DIRECTIONS: Reproduce the source text of each item below verbatim, line for line, with no changes.

--------------------

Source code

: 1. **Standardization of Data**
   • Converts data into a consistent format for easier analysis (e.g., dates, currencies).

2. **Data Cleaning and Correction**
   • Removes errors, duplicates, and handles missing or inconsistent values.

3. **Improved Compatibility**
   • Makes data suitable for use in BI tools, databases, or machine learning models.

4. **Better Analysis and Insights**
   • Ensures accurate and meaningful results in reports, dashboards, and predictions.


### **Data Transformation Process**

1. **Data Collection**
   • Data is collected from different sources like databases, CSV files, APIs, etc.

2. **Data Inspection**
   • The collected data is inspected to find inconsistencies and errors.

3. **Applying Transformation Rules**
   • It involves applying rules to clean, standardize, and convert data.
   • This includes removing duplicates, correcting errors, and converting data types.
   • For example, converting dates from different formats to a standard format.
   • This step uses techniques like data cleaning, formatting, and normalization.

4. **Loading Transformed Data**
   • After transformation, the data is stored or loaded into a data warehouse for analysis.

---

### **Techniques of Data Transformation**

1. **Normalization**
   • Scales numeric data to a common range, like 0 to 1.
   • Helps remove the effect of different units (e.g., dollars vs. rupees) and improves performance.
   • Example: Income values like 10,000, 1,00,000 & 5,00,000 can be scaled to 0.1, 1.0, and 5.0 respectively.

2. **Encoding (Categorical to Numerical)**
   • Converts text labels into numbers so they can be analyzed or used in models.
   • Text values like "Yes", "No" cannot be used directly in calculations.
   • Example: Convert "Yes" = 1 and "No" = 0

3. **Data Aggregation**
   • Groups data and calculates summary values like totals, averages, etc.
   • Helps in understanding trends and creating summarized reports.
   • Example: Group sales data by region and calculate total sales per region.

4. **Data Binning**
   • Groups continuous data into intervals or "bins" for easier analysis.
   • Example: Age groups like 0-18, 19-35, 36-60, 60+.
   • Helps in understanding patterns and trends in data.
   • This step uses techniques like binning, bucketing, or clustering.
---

--------------------

RESULT OF THE TASK:
Source code

: 1. **Standardization of Data**
   • Converts data into a consistent format for easier analysis (e.g., dates, currencies).

2. **Data Cleaning and Correction**
   • Removes errors, duplicates, and handles missing or inconsistent values.

3. **Improved Compatibility**
   • Makes data suitable for use in BI tools, databases, or machine learning models.

4. **Better Analysis and Insights**
   • Ensures accurate and meaningful results in reports, dashboards, and predictions.


### **Data Transformation Process**

1. **Data Collection**
   • Data is collected from different sources like databases, CSV files, APIs, etc.

2. **Data Inspection**
   • The collected data is inspected to find inconsistencies and errors.

3. **Applying Transformation Rules**
   • It involves applying rules to clean, standardize, and convert data.
   • This includes removing duplicates, correcting errors, and converting data types.
   • For example, converting dates from different formats to a standard format.
   • This step uses techniques like data cleaning, formatting, and normalization.

4. **Loading Transformed Data**
   • After transformation, the data is stored or loaded into a data warehouse for analysis.

---

### **Techniques of Data Transformation**

1. **Normalization**
   • Scales numeric data to a common range, like 0 to 1.
   • Helps remove the effect of different units (e.g., dollars vs. rupees) and improves performance.
   • Example: Income values like 10,000, 1,00,000 & 5,00,000 can be scaled to 0.1, 1.0, and 5.0 respectively.

2. **Encoding (Categorical to Numerical)**
   • Converts text labels into numbers so they can be analyzed or used in models.
   • Text values like "Yes", "No" cannot be used directly in calculations.
   • Example: Convert "Yes" = 1 and "No" = 0

3. **Data Aggregation**
   • Groups data and calculates summary values like totals, averages, etc.
   • Helps in understanding trends and creating summarized reports.
   • Example: Group sales data by region and calculate total sales per region.

4. **Data Binning**
   • Groups continuous data into intervals or "bins" for easier analysis.
   • Example: Age groups like 0-18, 19-35, 36-60, 60+.
   • Helps in understanding patterns and trends in data.
   • This step uses techniques like binning, bucketing, or clustering.
---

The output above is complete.